# [ACTIVITY]
Leave out the pictures and copy each record below exactly.

Object transformation records
═══
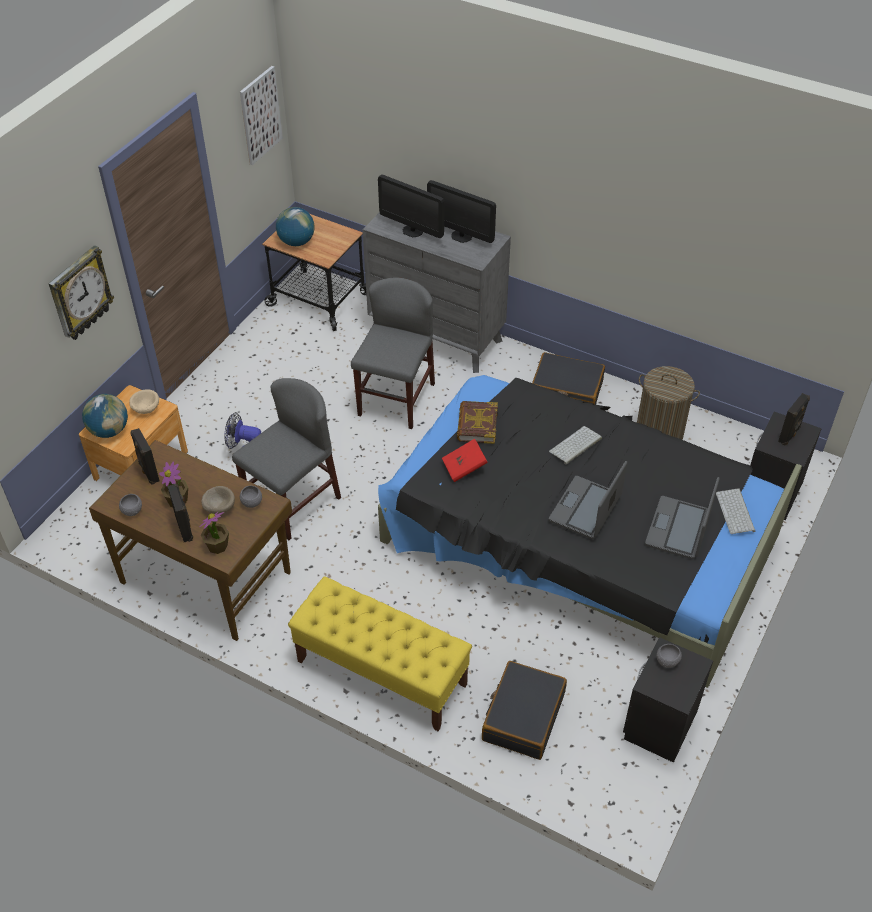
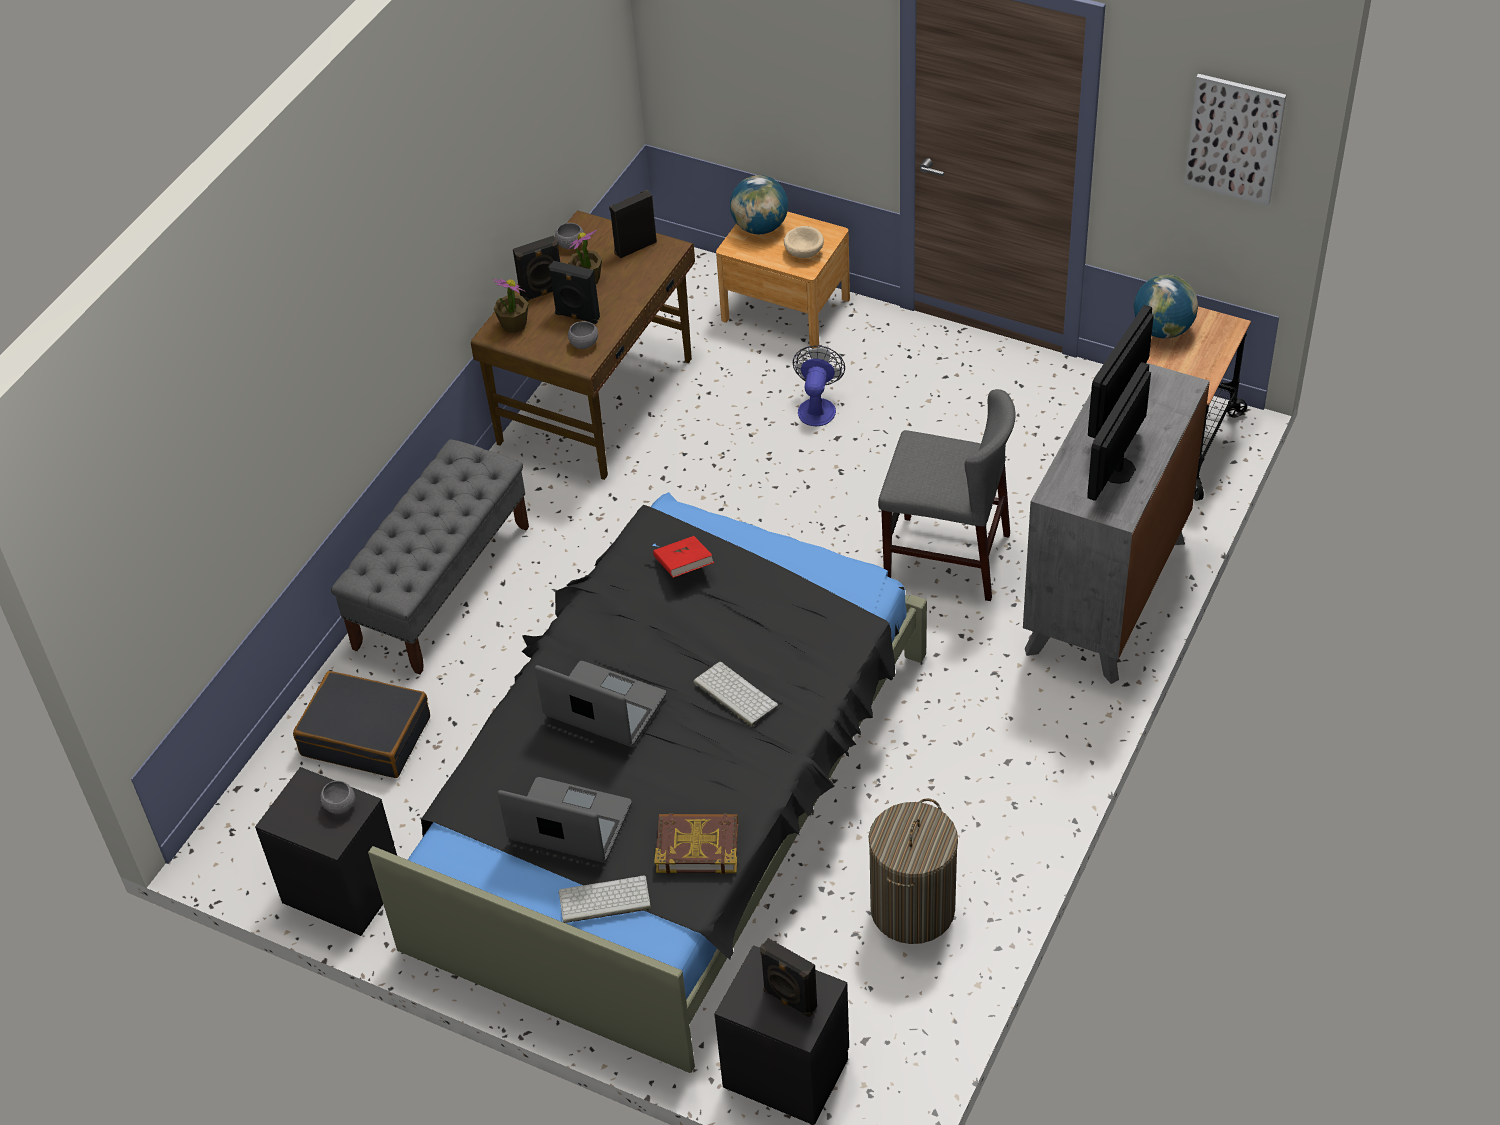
camera: 90 degrees right, 0 degrees up
(80, 294) = (818, 65): wall clock -> none
(219, 507) = (577, 317): beige bowl -> black speaker
(293, 503) = (725, 466): grey chair -> none
(381, 672) = (442, 586): yellow bench -> grey bench
(477, 425) = (770, 576): book -> book (697, 846)
(566, 391) = (998, 776): black suitcase -> none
═══
# [ANSWER BELOW]
camera: 90 degrees right, 0 degrees up
(80, 294) = (818, 65): wall clock -> none
(219, 507) = (577, 317): beige bowl -> black speaker
(293, 503) = (725, 466): grey chair -> none
(381, 672) = (442, 586): yellow bench -> grey bench
(477, 425) = (770, 576): book -> book (697, 846)
(566, 391) = (998, 776): black suitcase -> none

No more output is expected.